Perhaps the most personal chapter comes near the end of the book, Son of the Author’s Father. Cornwell’s father, Ronnie, was a con man, a charming rogue who spent his life coming up with grandiose schemes to enrich himself regardless of the consequences to others. Cornwell wrote a version of Ronnie’s story in his novel, A Perfect Spy, but he has obviously struggled with the legacy of being the son of a crook who served several prison sentences in the UK & Asia, was bankrupted several times & seemingly had no conscience about the damage he left in his wake. Cornwell’s mother, Olive, abandoned her husband & two sons when David was only five. He didn’t see her again for many years & had a distant relationship with her in his adult life. Ronnie was almost a constant presence – failing to pay his school fees, employing David to collect debts in Paris, using his connection as the father of the famous John le Carré to sponge off David’s publishers, being bailed out by David from an Asian prison, ironically threatening to sue David for the cost of his education etc etc. The anger that David still feels towards both his parents is obvious. He even spent a considerable amount of money on investigators to try & disentangle Ronnie’s lies – without much success. It seems he will never discover the truth about many of the questions that plague him about his mother’s disappearance or his father’s psychology. This section of the memoir is no less fascinating for being inconclusive.

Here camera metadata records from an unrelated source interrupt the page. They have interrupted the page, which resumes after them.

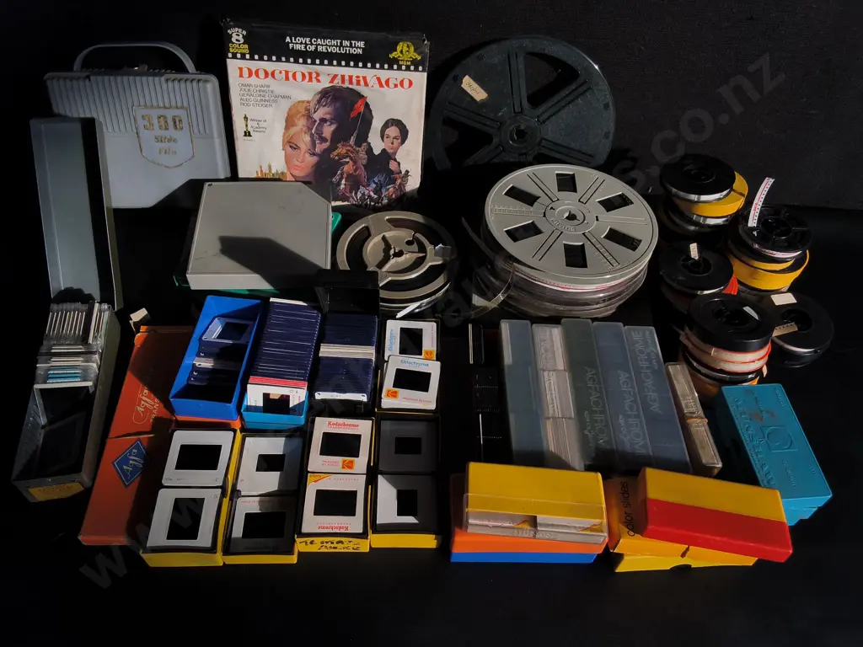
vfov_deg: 51.4
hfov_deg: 65.3
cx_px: 432
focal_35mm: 27
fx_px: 673
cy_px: 324
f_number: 2
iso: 32
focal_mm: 2.87
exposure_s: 1/3750
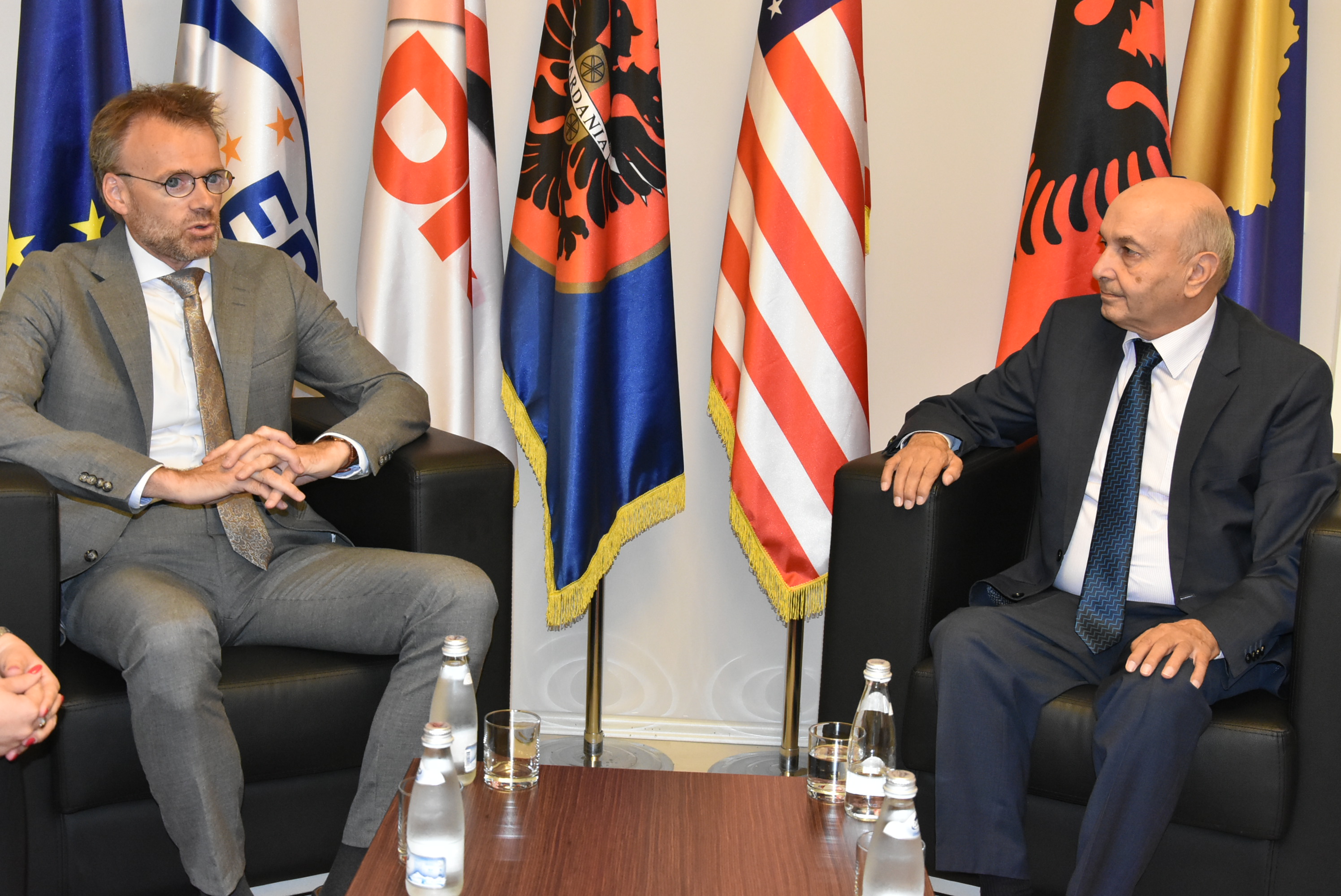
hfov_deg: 43.6
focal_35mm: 45
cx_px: 670
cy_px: 448
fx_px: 1677
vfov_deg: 29.9
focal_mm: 30
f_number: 7.1
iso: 2800
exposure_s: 1/100
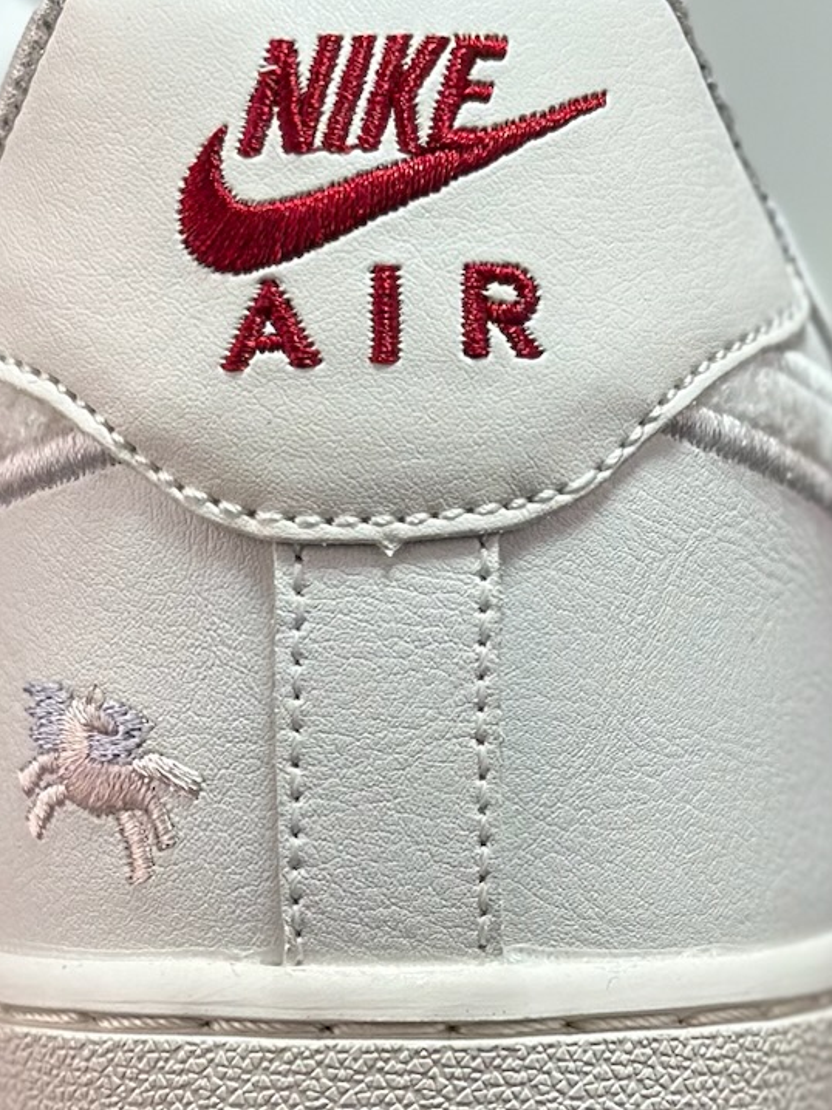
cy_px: 741
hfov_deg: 10.8
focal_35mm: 137
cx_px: 421
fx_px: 4393
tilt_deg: -58.7
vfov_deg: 14.4
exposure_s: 1/1323
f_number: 1.78
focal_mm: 6.86
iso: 80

I wasn’t sure that I wanted or needed to read The Pigeon Tunnel after reading Sisman’s exhaustive biography. I’m so glad I did, especially as I listened to the audio book read by Cornwell himself. I knew most of the stories from reading the biography. I knew the origin of the title, The Pigeon Tunnel, which had been the working title for many le Carré novels over the years. I’d read Sisman’s version of the meetings with Arafat, Joseph Brodsky & Andrei Sakharov but it was a different experience hearing the stories from Cornwell himself. Naturally more intimate but Cornwell came across as funnier, more self-deprecating, less earnest than he seemed in the biography. I’m glad I’ve read Sisman’s biography which filled in a lot of the background that isn’t detailed in this book. However, I don’t suppose many readers of The Pigeon Tunnel will be totally unaware of Cornwell’s life – there have been enough profiles & interviews over the years. As a collection of stories, some quite slight but many much more searching, this is an excellent insight into the complicated life of a secretive man.